OPDRACHT 1:
Beantwoord de volgende vragen over het stuk over het ouderenprogramma.
(a) In welk dorp deed Fedda Feenstra haar onderzoek?
(b) Hoeveel thuiswonende ouderen vulden de vragenlijst in?
(c) Welk percentage van de participanten maakt zich zorgen of men de (toekomstige) zorg kan betalen?
OPDRACHT 2: Ga alsjeblieft verder met het stuk over het ouderenprogramma, aansluitend op de laatste zin.

AANGELEVERD FRAGMENT:
Nieuw programma wonen, ondersteuning en zorg voor ouderen
‘Zelf als het kan, thuis als het kan, digitaal als het kan’, dat zijn de uitgangspunten van het nieuwe programma wonen, ondersteuning en zorg voor ouderen in Nederland (Ministerie VWS, 2022). Dit programma is ontstaan vanuit het besef dat de huidige organisatie van zorg, zowel in personele als in financiële zin, niet meer houdbaar is. Andere vormen van zorg, bewustwording van mogelijkheden en onmogelijkheden op het gebied van zorg en wonen, en nadenken over een geschikte woonsituatie, maken onderdeel uit van het programma.
‘Zelf als het kan’ betekent het vergroten van de mogelijkheden voor ouderen om zo lang mogelijk, vooral met ondersteuning van het eigen netwerk, zelfredzaam te blijven, ook als de gebreken van de ouderdom zich aandienen. ‘Thuis als het kan’ betekent voor ouderen dat het belangrijk is dat zij nadenken over de geschiktheid van de woning/woonomgeving bij mogelijke (toekomstige) eigen beperkingen, mogelijke aanpassingen dan wel geschikte alternatieven.
Wat vinden ouderen er zelf van?
Studentonderzoeker Fedda Feenstra deed op verzoek van de seniorenraad van de gemeente Tytsjerksteradiel onderzoek naar de mening en het bewustzijn van ouderen ten aanzien van het ontvangen van zorg en het al dan niet kunnen blijven wonen in de eigen woning. Ze deed dit in het dorp Hurdegaryp.
Centraal in dit onderzoek stond de vraag: ‘In hoeverre maken thuiswonende ouderen (65+) in Hurdegaryp afwegingen rondom (toekomstige) zorg en passend wonen en welke afwegingen worden dan gemaakt?’
Bij het onderzoek werd een vragenlijst uitgezet onder ouderen in de gemeente Tytsjerksteradiel. Vijftig thuiswonende ouderen (77% van de benaderde ouderen) vulden de vragenlijst in, en bij twee ouderen werd een diepte-interview gehouden.
Zorg: zelf als het kan?
Zelfredzaamheid van de oudere vraagt om eigen regie van de oudere. Het hebben van zelfregie is belangrijk voor de zorgvrager, maar uit literatuur komen ook de beperkingen hiervan naar voren. Zo leidt dit soms tot het te laat of niet inschakelen van de juiste zorg door beperkte gezondheidsvaardigheden van de zorgvrager, schaamte of een slechte financiële positie (De Klerk et al., 2019).
Uit het onderzoek van Fedda Feenstra komt ook de behoefte aan, maar ook de zorgen over zelfregie naar voren. Respondenten vragen zich af of juist de beperkte beschikbaarheid van de toekomstige zorg ten koste zal gaan van de eigen regie.
Over of men de (toekomstige) zorg kan betalen, maakt bijna de helft (47%) van de participanten zich zorgen. Dit betekent niet automatisch dat ouderen hiervoor (kunnen) gaan sparen. 7% van de participanten spaart (bijna) altijd voor de zorg die misschien in de toekomst nodig zal zijn, 13% doet dit regelmatig, 26% soms en meer dan de helft van de participanten (54%) doet of kan dit niet.

VERMELD MATERIAAL:
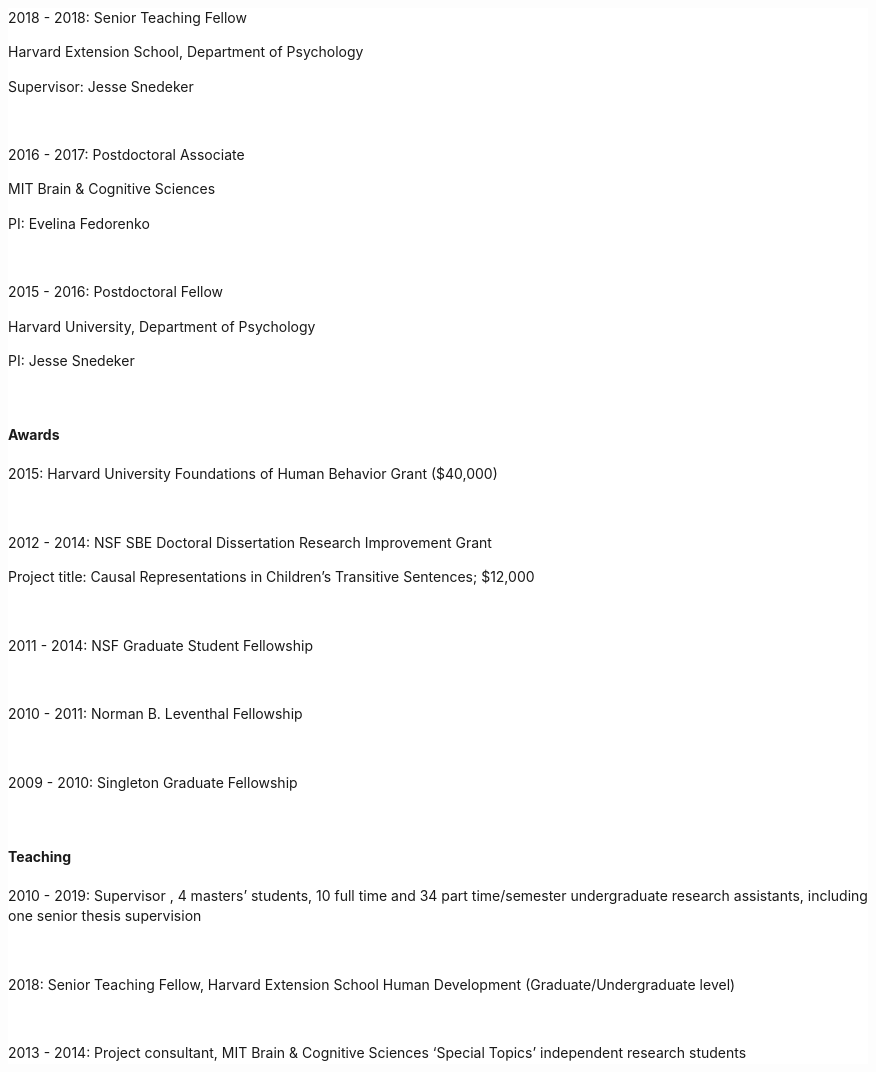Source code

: 2018 - 2018: Senior Teaching Fellow

Harvard Extension School, Department of Psychology

Supervisor: Jesse Snedeker

<br>

2016 - 2017: Postdoctoral Associate

MIT Brain & Cognitive Sciences

PI: Evelina Fedorenko

<br>

2015 - 2016: Postdoctoral Fellow

Harvard University, Department of Psychology

PI: Jesse Snedeker

<br>

#### Awards

2015: Harvard University Foundations of Human Behavior Grant ($40,000)

<br>

2012 - 2014: NSF SBE Doctoral Dissertation Research Improvement Grant

Project title: Causal Representations in Children’s Transitive
Sentences; $12,000

<br>

2011 - 2014: NSF Graduate Student Fellowship

<br>

2010 - 2011: Norman B. Leventhal Fellowship

<br>

2009 - 2010: Singleton Graduate Fellowship

<br>

#### Teaching

2010 - 2019: Supervisor , 4 masters’ students, 10 full time and 34 part
time/semester undergraduate research assistants, including one senior
thesis supervision

<br>

2018: Senior Teaching Fellow, Harvard Extension School Human Development
(Graduate/Undergraduate level)

<br>

2013 - 2014: Project consultant, MIT Brain & Cognitive Sciences ‘Special
Topics’ independent research students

ANTWOORD 1:
(a) In Hurdegaryp.
(b) Vijftig thuiswonende ouderen, 77% van de benaderde ouderen.
(c) Bijna de helft, namelijk 47%.

ANTWOORD 2:
De zorg in de toekomst
Meer dan de helft van de participanten (52%) heeft het gevoel dat ze de zorg die ze nu nodig (zouden) hebben, kunnen ontvangen. Meer dan de helft van de participanten verwacht dat benodigde zorg ook in de toekomst beschikbaar zal zijn (56%), 21% gaat hier niet van uit en 23% heeft daar geen mening over/weet dat niet. De participanten die momenteel zorg ontvangen zijn hierover in het algemeen iets optimistischer dan degenen die nu geen zorg ontvangen.
Men heeft bovendien zorgen over of de zorgverleners in de toekomst genoeg tijd per persoon zullen kunnen besteden en over de kwaliteit van de zorg.
Het sociale netwerk
Bij de participanten die zorg ontvangen, wordt deze meestal geleverd door de thuiszorg (42%), gevolgd door kinderen (26%) en buren/vrienden/kennissen (11%). Bij geen van deze participanten wordt de zorg verleend door een partner.
Het sociale netwerk inzetten voor zorg is voor ouderen vaak lastig, als hindernissen ervaren ouderen dat zij hierbij afhankelijk zijn van de gezondheid en beschikbaarheid van anderen: vrienden verkeren qua gezondheid vaak in dezelfde positie, jongeren hebben het vaak erg druk met hun eigen gezin (Huisman e.a., 2014).
Mocht men in de toekomst zorg nodig hebben, dan hebben de participanten van het onderzoek een duidelijke voorkeur wie deze zorg levert. In onderstaande tabel wordt aangegeven welk type zorg men van welke hulpverleners eventueel zou willen. Alleen bij begeleiding komen vrienden en kennissen in beeld, hierbij scoren overigens kinderen hoger dan thuiszorg. In tabel 2 worden de scores aangegeven bij verschillende vormen van zorg. Per kolom worden met kleur de hoogste scores benadrukt.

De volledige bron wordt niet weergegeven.